01p091 One more of me and my dad

23 thoughts on ““Funny How Things Change”

  1. Ahhhh so sweet …I remember your lovely friend leaving you and how it hurt you . Yes things do change . I have a great friend also and we have stuck together through thick and thin. Last year I was ill she was totally there for me …now she’s ill and I am there for her …pure friendship. Just think of all those memories Diana , no one can ever take that away …Eva
    Cherryx a bit late …sorry Internet doing a walk again

    1. Thank you for sharing Cherry and always reading my stories! I am so glad you guys have each other! It is hard to believe that Terri is gone. For so many years I believed she would live forever because she constantly was a miracle over and over again. Against all odds. I got used to believing. I am glad she is not suffering any longer. But I miss her.

    1. Thank you Paul! I have been working on my book! (What else is new?) But I wanted you to know that all of your mentoring is in my head as I re-write! Hugs!!!!!!!
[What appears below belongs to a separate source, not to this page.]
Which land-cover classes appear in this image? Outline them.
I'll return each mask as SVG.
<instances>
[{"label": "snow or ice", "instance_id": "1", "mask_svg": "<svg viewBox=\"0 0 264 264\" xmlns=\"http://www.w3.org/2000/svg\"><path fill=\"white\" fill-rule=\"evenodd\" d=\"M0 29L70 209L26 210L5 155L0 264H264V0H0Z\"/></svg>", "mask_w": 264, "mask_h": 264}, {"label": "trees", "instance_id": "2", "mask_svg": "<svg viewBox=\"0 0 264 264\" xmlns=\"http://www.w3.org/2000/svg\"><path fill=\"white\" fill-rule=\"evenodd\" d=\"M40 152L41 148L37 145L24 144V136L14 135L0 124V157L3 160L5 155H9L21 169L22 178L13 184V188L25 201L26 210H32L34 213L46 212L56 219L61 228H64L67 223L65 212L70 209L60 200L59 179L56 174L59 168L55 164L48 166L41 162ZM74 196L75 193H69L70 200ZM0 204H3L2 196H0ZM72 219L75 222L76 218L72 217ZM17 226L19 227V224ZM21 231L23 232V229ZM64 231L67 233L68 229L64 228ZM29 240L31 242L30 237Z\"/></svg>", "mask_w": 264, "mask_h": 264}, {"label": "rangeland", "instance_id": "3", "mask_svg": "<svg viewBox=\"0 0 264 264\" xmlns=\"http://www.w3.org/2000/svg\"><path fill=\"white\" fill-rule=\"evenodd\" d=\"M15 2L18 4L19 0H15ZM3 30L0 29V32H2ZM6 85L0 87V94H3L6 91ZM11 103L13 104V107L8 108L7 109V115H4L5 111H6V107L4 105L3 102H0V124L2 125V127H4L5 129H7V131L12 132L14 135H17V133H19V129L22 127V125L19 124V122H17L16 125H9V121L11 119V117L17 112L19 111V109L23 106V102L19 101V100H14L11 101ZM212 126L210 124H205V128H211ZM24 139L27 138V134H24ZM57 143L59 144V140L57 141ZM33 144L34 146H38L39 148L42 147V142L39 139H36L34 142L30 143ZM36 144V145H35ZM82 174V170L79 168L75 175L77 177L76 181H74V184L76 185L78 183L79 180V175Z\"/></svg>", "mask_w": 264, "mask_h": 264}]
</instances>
    1. I went to visit a few years back, and it either has gotten nicer, or I didn’t appreciate it quite as much,,, I think it’s a little bit of both.
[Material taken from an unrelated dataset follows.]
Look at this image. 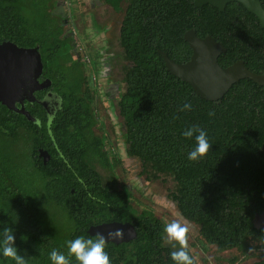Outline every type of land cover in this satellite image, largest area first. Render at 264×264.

  2. I had a similar experience but different too. Growing up I always felt inferior to other girls. I loved the clothes they wore, how athletic, graceful, talented they were. I was smart, but chubby and not athletic. I often wore hand me downs from cousins. Later I envied the girls who were chosen as cheerleaders, beauty queens, actresses in plays, etc.
    I was just chubby with glasses in my mind. Well I attended our 50th reunion. I never went to one before.
    I was amazed that some of those beautiful young women looked older than I did! I was also surprised at how much more friendly they were and glad to see me.
    All those years worrying about my looks and age equalized us all. Funny how things changed.

    1. Joyful,
      Your story is the essence of “Funny how things change!”
      I guess in the end, it’s not about those shallow things that we deem so important in our youth. Even as we are finding our own way. Life happens and we learn that we don’t always have control over it. Some of us lighten up and realize what is important and the mean ones can even turn kind…. looking a little older than you is also good! LOL. 😉

        1. Yeah, I’m having trouble turning 59 this year. I made everyone around me count. Okay born in 1957. 58 right? Waaaahhhh! Oh well, I did this when I turned 40. Wasted my whole last year of my thirties whining about turning 40 😮

          1. I am having a blast at 64. I have enough money for what I need, can get more in case of emergency. I have two sons (one of which I am formally adopting. He and his wife are expecting a boy in March! My biological son is marrying in September. They all love me and I love them. What more do I need?